The Mazda3 was Driven's Car of the Year and our compact category winner, plus it took out the Automobile Association-NZ Motoring Writers' Guild Car of the Year and the AA's People Choice.
But Mazda NZ isn't slacking this year, with three outstanding products on sale. The Mazda2 hatchback was launched late last year with a list of standard features that you'd find in a luxury car four times its price and at least twice its size.
This first quarter of the year should see the CX-3 compact SUV on sale here - a vehicle that impressed Driven at the international reveal at the LA Motor Show.
The brand's halo sports car, the iconic MX-5, heads here late this year.
With those three vehicles arriving in our market, Mazda NZ should have more champagne chilling at its Mt Wellington, Auckland headquarters.
Although the MX-5 will have limited sales here, as it is more of a luxury purchase than a practical runabout, it's hard to pick whether the Mazda2 or CX-3 will be the bigger seller. Both are bound to make a big impact on our market, but the Mazda2 hatch has already impressed.
Available only with a 1.5-litre petrol engine with a six-speed manual or automatic transmission, the price starts from $21,745 for the GLX and tops off at $28,595 for the Limited (pictured).
The Mazda2 inherits the company's Kodo (translation: Soul of Motion) design found in the Mazda6, CX-5 and Mazda3. That "smiling" large front grille gives the hatch a strong road presence and sets it apart from its direct competition - the Toyota Yaris and Suzuki's dominating Swift.
Mazda has been smart to have the 1.5-litre engine only; it's powerful enough not to be limited to being a city slicker and can take on road trips.
Mazda's SkyActiv fuel economy technology means you don't have big petrol bills (and with fuel prices the way they are you can afford quite a few road trips at the moment).
While the hatch wins for looks inside and out, plus an extremely capable engine, it's the raft of safety features that will woo Kiwi buyers.
The Mazda2 has impressive passive and active features starting with the high-rigidity SkyActiv-Body found in the Mazda6, Mazda3 and CX-5.
That's a structural system that absorbs and disperses force in a collision, and when you add front, side and curtain airbags plus rear crushable zones the Mazda2 becomes a hatch that sets a benchmark for safety in small cars.
Once you move up the Mazda2 range you get safety features found in vehicles four times its price and twice its size. The Mazda2 GSX and Limited models have standard blind-spot monitoring (lights that illuminate in the side mirrors when there is a vehicle in the car's blind spot) and Rear Cross Traffic Alert that detects if a vehicle, person or cyclist are at the side or rear of the car.
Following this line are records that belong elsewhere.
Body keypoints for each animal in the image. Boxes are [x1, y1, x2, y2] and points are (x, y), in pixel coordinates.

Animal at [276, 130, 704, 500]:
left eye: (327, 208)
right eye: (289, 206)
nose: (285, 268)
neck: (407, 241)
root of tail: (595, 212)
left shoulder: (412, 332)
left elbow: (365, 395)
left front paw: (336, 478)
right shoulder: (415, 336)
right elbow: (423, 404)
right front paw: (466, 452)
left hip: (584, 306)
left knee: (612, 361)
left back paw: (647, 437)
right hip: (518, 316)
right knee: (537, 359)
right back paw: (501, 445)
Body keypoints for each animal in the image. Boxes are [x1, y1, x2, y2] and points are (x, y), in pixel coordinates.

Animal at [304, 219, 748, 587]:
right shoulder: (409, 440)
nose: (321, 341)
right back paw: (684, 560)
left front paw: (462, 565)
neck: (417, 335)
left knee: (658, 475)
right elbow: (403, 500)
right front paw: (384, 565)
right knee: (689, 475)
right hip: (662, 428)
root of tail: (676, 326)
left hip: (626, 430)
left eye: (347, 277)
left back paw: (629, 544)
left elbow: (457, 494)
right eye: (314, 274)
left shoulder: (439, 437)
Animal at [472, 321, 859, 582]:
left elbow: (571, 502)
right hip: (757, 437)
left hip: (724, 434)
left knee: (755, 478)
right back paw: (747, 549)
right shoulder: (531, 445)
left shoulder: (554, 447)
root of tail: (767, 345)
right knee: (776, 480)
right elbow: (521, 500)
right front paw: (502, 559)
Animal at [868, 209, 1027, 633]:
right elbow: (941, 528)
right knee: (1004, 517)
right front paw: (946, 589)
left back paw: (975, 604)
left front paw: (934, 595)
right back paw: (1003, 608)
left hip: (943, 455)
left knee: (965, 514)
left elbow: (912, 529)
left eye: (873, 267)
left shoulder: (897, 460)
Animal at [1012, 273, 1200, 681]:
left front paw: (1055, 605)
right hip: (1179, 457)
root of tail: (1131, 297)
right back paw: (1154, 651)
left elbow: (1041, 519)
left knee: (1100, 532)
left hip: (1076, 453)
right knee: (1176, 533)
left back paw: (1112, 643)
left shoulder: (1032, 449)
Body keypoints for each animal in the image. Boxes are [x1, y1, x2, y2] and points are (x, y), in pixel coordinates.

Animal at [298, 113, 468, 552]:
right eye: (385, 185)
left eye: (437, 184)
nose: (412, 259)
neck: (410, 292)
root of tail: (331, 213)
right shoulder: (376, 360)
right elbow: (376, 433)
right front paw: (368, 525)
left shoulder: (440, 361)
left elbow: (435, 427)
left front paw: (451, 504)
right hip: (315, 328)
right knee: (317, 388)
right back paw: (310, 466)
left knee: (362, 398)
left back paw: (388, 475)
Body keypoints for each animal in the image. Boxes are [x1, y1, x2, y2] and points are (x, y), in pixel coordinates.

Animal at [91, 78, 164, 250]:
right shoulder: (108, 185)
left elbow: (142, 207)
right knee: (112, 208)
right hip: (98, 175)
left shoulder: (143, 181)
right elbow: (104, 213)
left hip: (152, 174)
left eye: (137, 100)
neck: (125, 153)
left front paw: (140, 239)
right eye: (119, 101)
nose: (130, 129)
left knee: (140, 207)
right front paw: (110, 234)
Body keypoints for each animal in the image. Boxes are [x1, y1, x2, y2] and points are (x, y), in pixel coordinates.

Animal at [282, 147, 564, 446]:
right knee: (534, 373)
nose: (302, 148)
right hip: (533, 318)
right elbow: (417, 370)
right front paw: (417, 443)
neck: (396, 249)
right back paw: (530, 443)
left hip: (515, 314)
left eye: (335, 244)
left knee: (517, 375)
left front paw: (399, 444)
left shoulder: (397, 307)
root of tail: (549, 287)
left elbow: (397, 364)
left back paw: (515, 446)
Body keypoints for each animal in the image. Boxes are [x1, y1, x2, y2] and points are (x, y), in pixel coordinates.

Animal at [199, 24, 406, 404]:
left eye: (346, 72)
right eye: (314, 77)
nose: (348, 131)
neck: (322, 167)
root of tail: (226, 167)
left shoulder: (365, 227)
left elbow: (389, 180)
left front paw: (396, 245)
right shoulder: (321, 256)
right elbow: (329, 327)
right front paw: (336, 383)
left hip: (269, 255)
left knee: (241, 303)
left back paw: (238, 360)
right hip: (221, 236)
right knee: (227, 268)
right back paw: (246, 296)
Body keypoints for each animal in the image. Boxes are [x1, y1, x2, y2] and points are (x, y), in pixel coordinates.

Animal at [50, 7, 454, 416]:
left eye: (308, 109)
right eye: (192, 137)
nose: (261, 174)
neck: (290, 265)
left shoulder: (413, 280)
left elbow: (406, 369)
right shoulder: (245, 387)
This feature is ideal when reversing out of driveways or busy carparks as it picks up objects at a distance rather than immediately behind you. The Limited adds extra safety features such as Lane Departure Warning (a warning if you cross the central line) and Smart City Brake Support (a warning system at low speed if you're driving too close to a car in front).
During Driven's week-long test of the Mazda2 Limited, with additional features such as leather seats and heads-up display, the hatch was taken for a combination of trips - motorway journeys, inner-city commutes, and scary trips to packed supermarkets and malls during pre-Christmas family outings.
The Mazda2's dash (top) with heads-up display (below) and stylish interior detail (above).
I was impressed with the vehicle's handling, large boot room, interior space and that perky engine.
So what did I think about the Mazda2 after the test period? I'd buy one - and I don't mean as in "when I win Lotto it'll be my runabout". My teenage daughter is threatening to get her driver's licence and I want her to drive a vehicle that has all the safety features I've seen in a European luxury car. The Mazda2 has those plus it's small enough to mean she won't be intimidated on packed city roads.
Luckily for me my daughter is still thinking about sitting her theory so I won't have to grovel to the bank manager any time soon for a loan to buy a Mazda2.